VietNamNet Bridge - Listed companies’ production and business have resumed, but the predicted bank loan interest rate increases have caused big concerns.

{keywords}

Debt/stockholder equity ratio on the decrease

After falling sharply in 2011 and 2012, listed companies saw their assets increasing slightly since 2013. 

In 2015, due to difficulties, their revenue growth rate fell sharply to 6 percent from 15 percent in 2014.

The stockholder equity increased sharply (by 25 percent in 2015), which helped their total assets grow more rapidly (by 17 percent in 2015).

However, as the difficulties lasted for a long time, listed companies have to reduce the financial leverage ratios and see low profitability. Because of the asset growth promotion through the stockholder equity increase, the ROE (return on equity) still cannot regain the previous rate. 

Listed companies’ production and business have resumed, but the predicted bank loan interest rate increases have caused big concerns.
With the movement of businesses raising charter capital in 2014-2015, the average ROE slightly improved compared with thevlowest point in 2013, but it is still lower than that of years before.

The ROA (return on asset) is still on the slight increase from 5.3 percent in 2013 to 6.1 percent, which is higher than that in 2012. Meanwhile, the pre-tax profit margin rate and interest rate have been hovering around 11-12 percent.

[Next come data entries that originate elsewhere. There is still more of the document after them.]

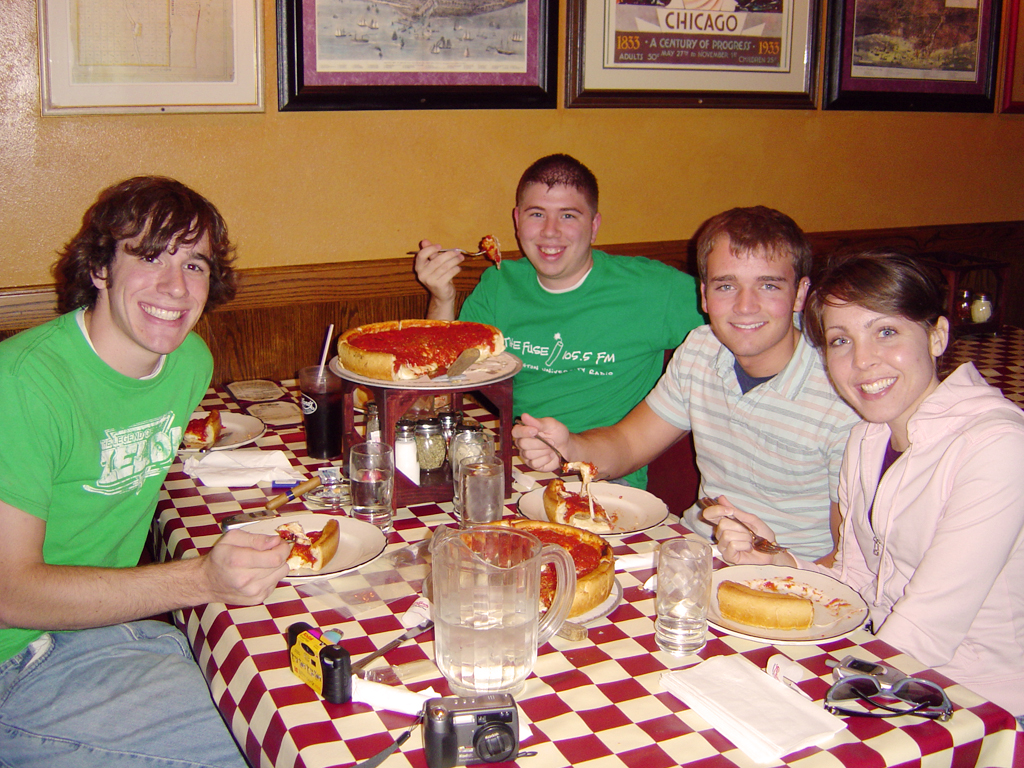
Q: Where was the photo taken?
A: At restaurant.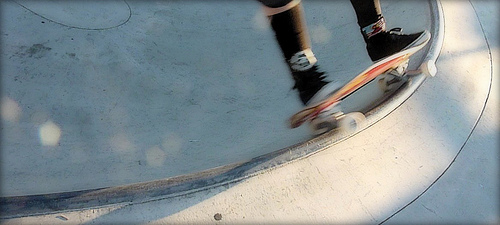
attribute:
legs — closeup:
[256, 1, 431, 105]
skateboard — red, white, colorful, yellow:
[287, 29, 438, 134]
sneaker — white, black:
[366, 28, 430, 62]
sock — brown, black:
[266, 2, 312, 59]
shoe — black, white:
[289, 62, 346, 104]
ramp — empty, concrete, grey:
[0, 2, 445, 217]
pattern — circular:
[20, 0, 132, 33]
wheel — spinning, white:
[310, 113, 345, 141]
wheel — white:
[421, 58, 438, 79]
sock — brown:
[352, 0, 384, 25]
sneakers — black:
[282, 22, 431, 106]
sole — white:
[304, 82, 345, 105]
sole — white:
[408, 31, 433, 50]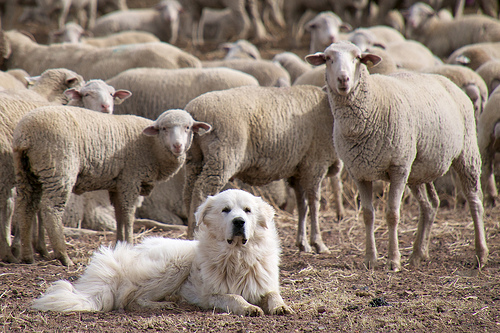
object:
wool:
[27, 108, 153, 182]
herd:
[0, 0, 497, 275]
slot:
[362, 285, 398, 321]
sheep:
[299, 36, 496, 274]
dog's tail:
[28, 239, 123, 311]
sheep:
[13, 62, 93, 111]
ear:
[188, 114, 213, 134]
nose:
[229, 213, 251, 231]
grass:
[285, 256, 500, 333]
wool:
[221, 90, 336, 179]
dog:
[26, 188, 313, 325]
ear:
[142, 125, 159, 140]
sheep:
[299, 9, 360, 49]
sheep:
[180, 71, 345, 253]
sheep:
[98, 65, 258, 118]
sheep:
[205, 53, 294, 86]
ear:
[192, 194, 215, 230]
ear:
[252, 195, 276, 230]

This shows that the financial pressure has eased significantly compared with 2012. After the 2011-2012 period which businesses found tough because of the high loan costs, most businesses have reduced the use of financial leverage. The ratio of debt on stockholder equity dropped sharply from 1.43 in 2011 to 1.1 in 2015.

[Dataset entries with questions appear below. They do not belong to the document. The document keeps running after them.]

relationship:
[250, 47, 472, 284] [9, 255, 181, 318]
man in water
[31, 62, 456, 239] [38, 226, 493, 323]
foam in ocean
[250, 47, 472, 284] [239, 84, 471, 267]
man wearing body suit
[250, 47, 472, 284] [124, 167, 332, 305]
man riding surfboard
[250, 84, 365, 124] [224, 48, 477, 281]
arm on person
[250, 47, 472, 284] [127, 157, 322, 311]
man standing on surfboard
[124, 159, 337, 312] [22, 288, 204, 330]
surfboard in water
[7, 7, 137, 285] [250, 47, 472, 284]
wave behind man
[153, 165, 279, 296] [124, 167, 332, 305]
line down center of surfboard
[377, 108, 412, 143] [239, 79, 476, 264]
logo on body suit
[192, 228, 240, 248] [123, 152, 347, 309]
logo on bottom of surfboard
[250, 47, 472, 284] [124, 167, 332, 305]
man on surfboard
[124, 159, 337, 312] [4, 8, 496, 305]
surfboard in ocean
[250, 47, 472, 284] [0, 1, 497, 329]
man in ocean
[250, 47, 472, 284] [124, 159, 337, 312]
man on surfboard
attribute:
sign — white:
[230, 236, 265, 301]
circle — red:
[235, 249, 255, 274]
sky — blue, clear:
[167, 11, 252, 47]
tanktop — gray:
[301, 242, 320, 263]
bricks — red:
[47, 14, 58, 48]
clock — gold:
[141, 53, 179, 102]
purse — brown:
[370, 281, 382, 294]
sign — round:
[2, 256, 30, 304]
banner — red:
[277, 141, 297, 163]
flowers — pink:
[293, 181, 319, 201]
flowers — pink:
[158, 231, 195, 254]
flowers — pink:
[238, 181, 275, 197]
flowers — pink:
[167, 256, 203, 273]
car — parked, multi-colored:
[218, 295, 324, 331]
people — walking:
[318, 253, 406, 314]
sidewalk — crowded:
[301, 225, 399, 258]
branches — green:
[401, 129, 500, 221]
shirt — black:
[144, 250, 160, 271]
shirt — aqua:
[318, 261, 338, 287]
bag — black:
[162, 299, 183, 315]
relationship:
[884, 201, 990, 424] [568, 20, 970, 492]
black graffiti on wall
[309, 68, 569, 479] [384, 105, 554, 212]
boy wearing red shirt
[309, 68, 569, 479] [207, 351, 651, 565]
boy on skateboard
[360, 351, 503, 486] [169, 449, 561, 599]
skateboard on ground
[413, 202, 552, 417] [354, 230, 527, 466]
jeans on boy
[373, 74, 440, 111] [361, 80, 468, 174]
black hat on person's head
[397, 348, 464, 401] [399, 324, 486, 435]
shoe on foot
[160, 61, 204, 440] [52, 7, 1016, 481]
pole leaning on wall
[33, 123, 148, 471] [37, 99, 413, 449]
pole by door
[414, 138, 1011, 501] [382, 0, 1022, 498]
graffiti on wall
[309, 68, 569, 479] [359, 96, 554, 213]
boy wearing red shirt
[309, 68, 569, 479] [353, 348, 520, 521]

At the same time, as the loan interest rate has been decreasing thanks to the banking system’s liquidity improvement and the presence of watchdog agency’s interest rate packages, businesses’ capital costs have decreased significantly. 

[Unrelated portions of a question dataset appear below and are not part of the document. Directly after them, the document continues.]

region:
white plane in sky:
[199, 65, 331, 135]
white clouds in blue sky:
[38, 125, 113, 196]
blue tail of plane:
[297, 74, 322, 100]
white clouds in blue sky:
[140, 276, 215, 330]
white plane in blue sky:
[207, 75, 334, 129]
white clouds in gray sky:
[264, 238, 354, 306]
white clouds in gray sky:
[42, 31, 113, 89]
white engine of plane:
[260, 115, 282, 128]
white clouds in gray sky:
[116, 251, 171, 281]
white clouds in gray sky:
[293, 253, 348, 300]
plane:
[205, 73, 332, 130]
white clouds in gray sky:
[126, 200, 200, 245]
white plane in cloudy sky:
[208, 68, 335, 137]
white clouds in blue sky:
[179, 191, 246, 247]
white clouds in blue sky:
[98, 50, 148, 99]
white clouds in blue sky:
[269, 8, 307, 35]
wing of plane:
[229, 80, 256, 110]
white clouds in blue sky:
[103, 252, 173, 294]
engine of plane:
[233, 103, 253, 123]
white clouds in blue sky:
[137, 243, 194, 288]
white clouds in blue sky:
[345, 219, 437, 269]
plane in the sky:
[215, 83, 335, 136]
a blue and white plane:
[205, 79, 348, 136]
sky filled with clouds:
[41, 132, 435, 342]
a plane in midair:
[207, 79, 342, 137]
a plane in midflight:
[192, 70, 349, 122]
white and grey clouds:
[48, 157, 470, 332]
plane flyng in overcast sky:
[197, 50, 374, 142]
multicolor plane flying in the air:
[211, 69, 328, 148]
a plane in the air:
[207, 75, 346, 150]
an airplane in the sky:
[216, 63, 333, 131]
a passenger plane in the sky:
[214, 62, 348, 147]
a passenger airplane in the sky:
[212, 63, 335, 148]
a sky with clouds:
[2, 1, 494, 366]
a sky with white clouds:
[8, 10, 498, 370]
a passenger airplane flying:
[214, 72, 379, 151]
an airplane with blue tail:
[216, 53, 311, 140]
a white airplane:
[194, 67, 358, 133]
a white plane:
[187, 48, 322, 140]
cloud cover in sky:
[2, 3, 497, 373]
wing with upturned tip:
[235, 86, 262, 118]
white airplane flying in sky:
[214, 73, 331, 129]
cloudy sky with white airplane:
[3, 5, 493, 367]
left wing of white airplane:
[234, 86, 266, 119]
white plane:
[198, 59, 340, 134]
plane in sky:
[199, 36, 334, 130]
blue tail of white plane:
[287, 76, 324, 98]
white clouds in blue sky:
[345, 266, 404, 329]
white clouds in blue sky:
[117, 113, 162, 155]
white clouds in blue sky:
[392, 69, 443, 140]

The cost of the banking sector decreased to 5.5 percent from 8.5 percent in 2011, accounting for 16 percent of total costs (the figure was 25.6 percent in 2011).

Interest rate remains worry for businesses


However, though businesses’ health has recovered after the difficult 2011-2012 period, experts said the recovery was unstable. They warned that if the lending interest rates increase, the financial cost burden would return.

Experts have every reason to give that warning. The deposit interest rates are on the increase, which would lead to lending interest rate increase, possibility to occur right in the second quarter of 2016.

Most commercial banks raised their offered deposit interest rates by 0.1-0.2 percent per annum in late February.

A new deposit interest rate war was believed to kick off in late 2015 when a series of banks began raising interest rates. Sacombank, for example, raised the interest rates by 0.2-0.3 percent for some short-term deposits.